ARNOLD: Each percentage point of GDP growth is actually way less than that. That number isn't right. But the promise was clear.
BETSEY STEVENSON: What Donald Trump was talking about there is he believed that the tax cuts would unleash unprecedented investment by businesses that would set forth a stream of growth well into the future.
ARNOLD: That's Betsey Stevenson, a University of Michigan economist who was an adviser in the Obama White House. She says this wave of business investment sparking a new era of remarkable growth, that didn't happen. And in this latest report, spending by businesses actually was particularly weak.
STEVENSON: And that's where the tax cuts have been really disappointing.

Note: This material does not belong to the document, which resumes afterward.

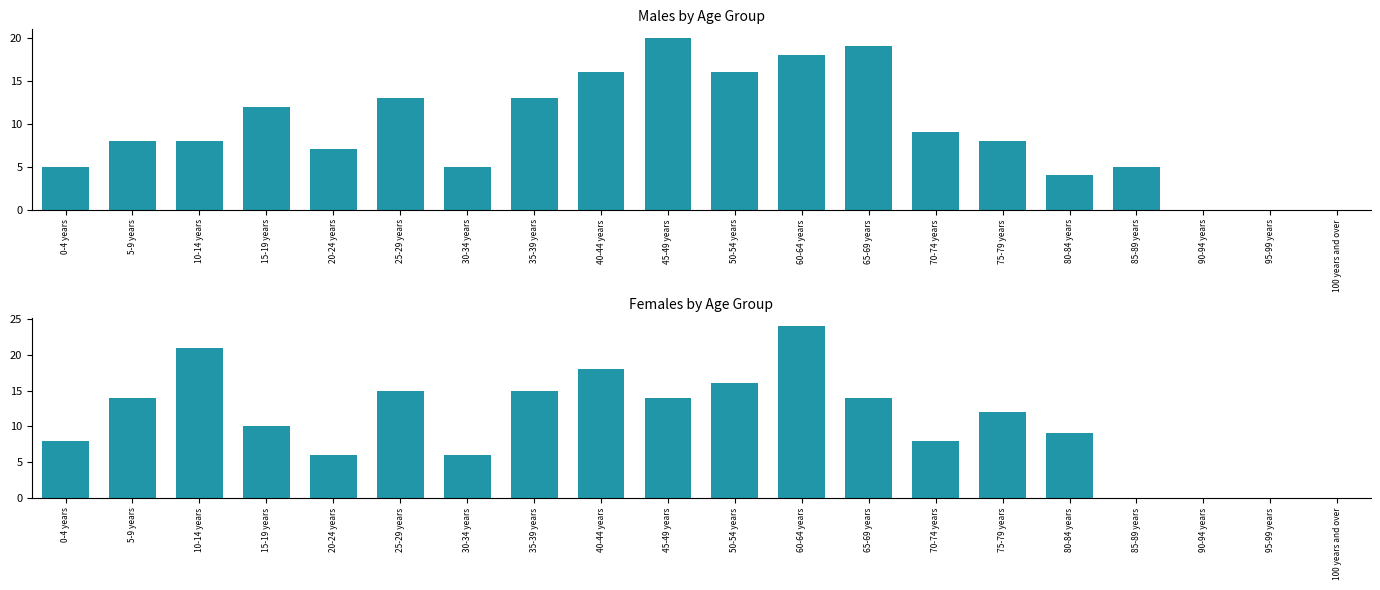

What is the difference between the second highest and second lowest values in the Females series?

21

ARNOLD: Now, in 2018, the economy did manage about 3% growth. That was better than most of the prior decade, which averaged closer to around 2%. But now, many economists say the trend is heading back down, and they're predicting a return to that more ho-hum rate of growth. Now, 2% versus 3% growth, is that even such a big deal?
STEVENSON: Two to 3%, that sounds like, oh, that's just small.
ARNOLD: Stevenson says, though, it's actually a huge difference. Three percent growth is 50% faster than 2% growth, right?
STEVENSON: Fifty percent faster growth.
ARNOLD: I see. So it's like, you know, driving down the freeway at 40 miles an hour or driving at 60. You're getting where you're going a lot quicker.
STEVENSON: Yeah, that's a great analogy. If you look back over 10 years, you're going to be in a very different place if we were growing at 3% than if we were growing at 2%.
ARNOLD: Meaning more money flowing into businesses, which could lift wages, standard of living. But again, that burst of 3% growth appears to be fizzling. Still, all this is not to say that the economy is terrible. In fact, most analysts agree that these latest GDP numbers were reassuring, given all the headwinds - slower growth in Europe, trade fights and tariffs. Randy Kroszner is a former governor of the Federal Reserve Board.
RANDY KROSZNER: The GDP report shows that the U.S. economy is growing pretty solidly. There have been lots of concerns that we're about to go off the cliff. No evidence that we're going off the cliff.
ARNOLD: Consumer spending was strong. And even if we are returning to slower growth, Betsey Stevenson says what most people probably care most about is their jobs.
STEVENSON: The labor market is still really strong. Unemployment is low and has been low for a long time. We're starting to see some wage gains. And what's clear is it's a really good time for workers to be finding a job, asking for a raise.
ARNOLD: For his part, President Trump tweeted out, quote, "USA set to zoom." That's probably not the word most economists would use, but the economy appears at least to be in pretty good shape. Chris Arnold, NPR News.